No mais ínfimo pormenor e seja sobre o que seja, quando intencionar algo mudar, tome cuidado: aprofunde quanto possível as implicações da mudança que quer produzir.
É interessante verificar quantas mudanças para melhor, desde logo provocam o pior e tantas vezes originam o caos.
Vou dar-lhe um exemplo e, ao mesmo tempo, evocar a ímpar e precavida inteligência de um dos maiores estadistas modernos de todos os tempos: António de Oliveira Salazar, o tal, que o regime político vigente agora em Portugal, sem rebate de consciência entre as urtigas do esquecimento, não vá o fantasma da honestidade começar a fazer "asneiras".
Aqui no nosso ora paíseco, o trànsito automóvel, desde sempre, flui obrigatoriamente à direita.
Em Moçambique, segundo o hábito inglês, o trànsito fazia-se pela esquerda. Quando lá estive, muitíssimas vezes me ocorreu, transitando normalmente à esquerda, sem saber como, logo que num cruzamento tomava uma outra via, encontrar-me a conduzir pela direita. Tive um grave acidente por causa disso.
Quando regressei à metrópole, ao cabo de seis anos, de volta à antiga obrigatoriedade, espatifei o meu carro todo de encontro a outro. O acidente foi mesmo tão estúpido, que o outro condutor, irritado fora do limite, chamou-me todos os nomes do mundo e só não me agrediu, talvez, por verificar que eu teria uma envergadura superior.
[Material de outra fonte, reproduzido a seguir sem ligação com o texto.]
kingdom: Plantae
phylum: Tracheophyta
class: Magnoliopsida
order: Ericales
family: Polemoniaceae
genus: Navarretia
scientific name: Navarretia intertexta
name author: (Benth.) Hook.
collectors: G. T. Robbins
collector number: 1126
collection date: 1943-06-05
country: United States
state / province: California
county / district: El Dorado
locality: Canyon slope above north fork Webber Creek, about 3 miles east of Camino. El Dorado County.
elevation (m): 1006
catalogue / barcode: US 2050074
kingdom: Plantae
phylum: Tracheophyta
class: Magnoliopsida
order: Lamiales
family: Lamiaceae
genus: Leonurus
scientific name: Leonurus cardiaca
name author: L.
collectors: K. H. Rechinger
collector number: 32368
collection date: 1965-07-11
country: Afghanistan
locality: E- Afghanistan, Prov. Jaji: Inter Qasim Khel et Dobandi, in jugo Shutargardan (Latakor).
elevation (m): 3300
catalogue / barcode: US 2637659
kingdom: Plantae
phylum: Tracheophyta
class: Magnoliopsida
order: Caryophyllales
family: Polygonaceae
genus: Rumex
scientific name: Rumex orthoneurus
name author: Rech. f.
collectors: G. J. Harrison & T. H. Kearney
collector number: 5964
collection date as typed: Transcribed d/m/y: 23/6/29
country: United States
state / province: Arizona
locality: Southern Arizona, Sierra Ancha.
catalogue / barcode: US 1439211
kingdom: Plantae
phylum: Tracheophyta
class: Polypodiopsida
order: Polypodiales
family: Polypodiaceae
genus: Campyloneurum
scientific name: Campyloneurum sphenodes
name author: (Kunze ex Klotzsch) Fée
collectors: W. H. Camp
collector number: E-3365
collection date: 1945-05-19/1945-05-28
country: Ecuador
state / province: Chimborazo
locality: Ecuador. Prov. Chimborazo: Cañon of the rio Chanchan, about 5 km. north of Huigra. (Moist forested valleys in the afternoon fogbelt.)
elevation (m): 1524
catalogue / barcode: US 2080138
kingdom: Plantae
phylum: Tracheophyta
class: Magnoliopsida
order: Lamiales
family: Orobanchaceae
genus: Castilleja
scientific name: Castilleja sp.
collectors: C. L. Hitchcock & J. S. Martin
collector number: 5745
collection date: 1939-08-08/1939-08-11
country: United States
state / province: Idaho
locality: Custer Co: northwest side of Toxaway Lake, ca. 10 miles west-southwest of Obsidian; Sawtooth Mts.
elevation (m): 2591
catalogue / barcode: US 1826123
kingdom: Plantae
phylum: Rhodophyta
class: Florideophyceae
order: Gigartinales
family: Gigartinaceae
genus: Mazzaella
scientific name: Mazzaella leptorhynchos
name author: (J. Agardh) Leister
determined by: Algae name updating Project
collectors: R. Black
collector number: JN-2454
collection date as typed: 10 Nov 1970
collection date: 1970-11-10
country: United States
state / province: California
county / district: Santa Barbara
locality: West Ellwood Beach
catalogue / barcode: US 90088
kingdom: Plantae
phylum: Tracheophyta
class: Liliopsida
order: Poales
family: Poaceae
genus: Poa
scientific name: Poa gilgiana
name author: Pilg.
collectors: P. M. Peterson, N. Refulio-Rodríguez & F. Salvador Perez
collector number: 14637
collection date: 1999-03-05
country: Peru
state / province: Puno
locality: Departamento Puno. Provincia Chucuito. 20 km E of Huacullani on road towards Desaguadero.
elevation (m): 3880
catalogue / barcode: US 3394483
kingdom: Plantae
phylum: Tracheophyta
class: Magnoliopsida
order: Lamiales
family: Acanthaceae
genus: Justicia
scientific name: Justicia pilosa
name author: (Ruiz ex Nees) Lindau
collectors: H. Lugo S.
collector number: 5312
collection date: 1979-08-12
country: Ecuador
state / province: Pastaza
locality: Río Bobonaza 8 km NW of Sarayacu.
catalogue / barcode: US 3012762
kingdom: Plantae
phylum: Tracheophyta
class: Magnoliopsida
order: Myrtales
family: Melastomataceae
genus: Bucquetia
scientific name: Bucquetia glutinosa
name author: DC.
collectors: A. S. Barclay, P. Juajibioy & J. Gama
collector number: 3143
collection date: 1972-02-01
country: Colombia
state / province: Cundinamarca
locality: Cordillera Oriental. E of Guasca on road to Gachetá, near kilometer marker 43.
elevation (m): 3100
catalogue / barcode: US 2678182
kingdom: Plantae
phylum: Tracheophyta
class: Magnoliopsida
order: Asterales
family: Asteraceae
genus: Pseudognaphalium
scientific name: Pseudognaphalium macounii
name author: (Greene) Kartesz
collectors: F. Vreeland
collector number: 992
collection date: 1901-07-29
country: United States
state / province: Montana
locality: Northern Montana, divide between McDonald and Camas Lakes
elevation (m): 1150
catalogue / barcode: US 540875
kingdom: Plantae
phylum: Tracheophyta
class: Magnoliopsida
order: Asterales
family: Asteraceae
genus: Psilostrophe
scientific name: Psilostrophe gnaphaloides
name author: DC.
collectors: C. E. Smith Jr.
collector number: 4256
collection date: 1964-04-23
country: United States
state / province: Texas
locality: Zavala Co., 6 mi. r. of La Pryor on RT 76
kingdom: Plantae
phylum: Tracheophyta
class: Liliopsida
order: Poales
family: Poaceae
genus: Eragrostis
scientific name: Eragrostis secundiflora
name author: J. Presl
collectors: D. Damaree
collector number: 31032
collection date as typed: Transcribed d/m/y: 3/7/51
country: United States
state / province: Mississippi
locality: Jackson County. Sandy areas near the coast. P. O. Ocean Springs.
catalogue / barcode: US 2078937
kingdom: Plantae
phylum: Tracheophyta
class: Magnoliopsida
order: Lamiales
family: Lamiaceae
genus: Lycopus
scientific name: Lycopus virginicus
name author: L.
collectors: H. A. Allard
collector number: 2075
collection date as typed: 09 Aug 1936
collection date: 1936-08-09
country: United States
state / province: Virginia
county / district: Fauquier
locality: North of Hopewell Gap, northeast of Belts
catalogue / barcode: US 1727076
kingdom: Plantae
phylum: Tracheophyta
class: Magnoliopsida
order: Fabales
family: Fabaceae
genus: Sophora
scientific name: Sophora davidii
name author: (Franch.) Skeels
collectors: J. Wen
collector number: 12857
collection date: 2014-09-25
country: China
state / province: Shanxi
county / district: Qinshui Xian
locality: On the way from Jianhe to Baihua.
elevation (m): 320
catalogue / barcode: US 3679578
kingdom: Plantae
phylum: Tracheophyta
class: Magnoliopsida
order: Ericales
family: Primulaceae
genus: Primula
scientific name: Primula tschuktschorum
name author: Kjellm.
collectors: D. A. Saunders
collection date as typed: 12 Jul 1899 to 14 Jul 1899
Assim, num rápido saltinho para outra versão, como se hão-de classificar os mentores linguíticos que determinaram, por exemplo, que "facto" e "fato", em Portugal leva "c" e no Brasil não, tratando-se contudo da mesma língua, o tão belo idioma português? Será por causa do apêndicezinho reprodutor, o "c_ _ _ _ _ _"?...
É política entre politiqueiros que da função sequer sabem em que sítio deveras estão e de que óbvio assunto com efeito tratam. A cegueira exibicionista é tanta que de imediato ao alvo lençol chamam manta.
Salazar - quem era mais patriota e português do que ele? - no entanto, tão-só para evitar a morte desprevenidamente estúpida de outrem, prevendo as consequências de tão simples ambiguidade, quando lhe foi posta a questão do trànsito em inglês, terá dito aos proponentes da mudança, enquanto indeferia o diploma: - "Porque será que V.Exas, quando saírem deste gabinete, não recuam em face de mim tal e qual recuariam defronte à rainha inglesa?".
Se o meu caro Leitor, se der à pachorra de fazer um ensaiozinho entre "direita" e "esquerda", tomando em conta a era política que estamos a viver, constatará que os espertalhões que se habituaram a conduzir à esquerda, ou vice-versa, sempre que por causa da "máxima-causa-óbvia" mudam sub repticiamente de hábito, zás, pum, há logo uma série de estúpidos desastres.
Esta croniqueta acaba com uma interrogaçãozinha: o que é que acontece logo que colocamos os nossos objectos de uso corrente fora do seu habitual lugar? Bem, a pergunta refere-se apenas a uma só pessoa. Imaginemos milhões de pessoas e a diversidade interminável de situações, sejam elas de ordem material ou espiritual.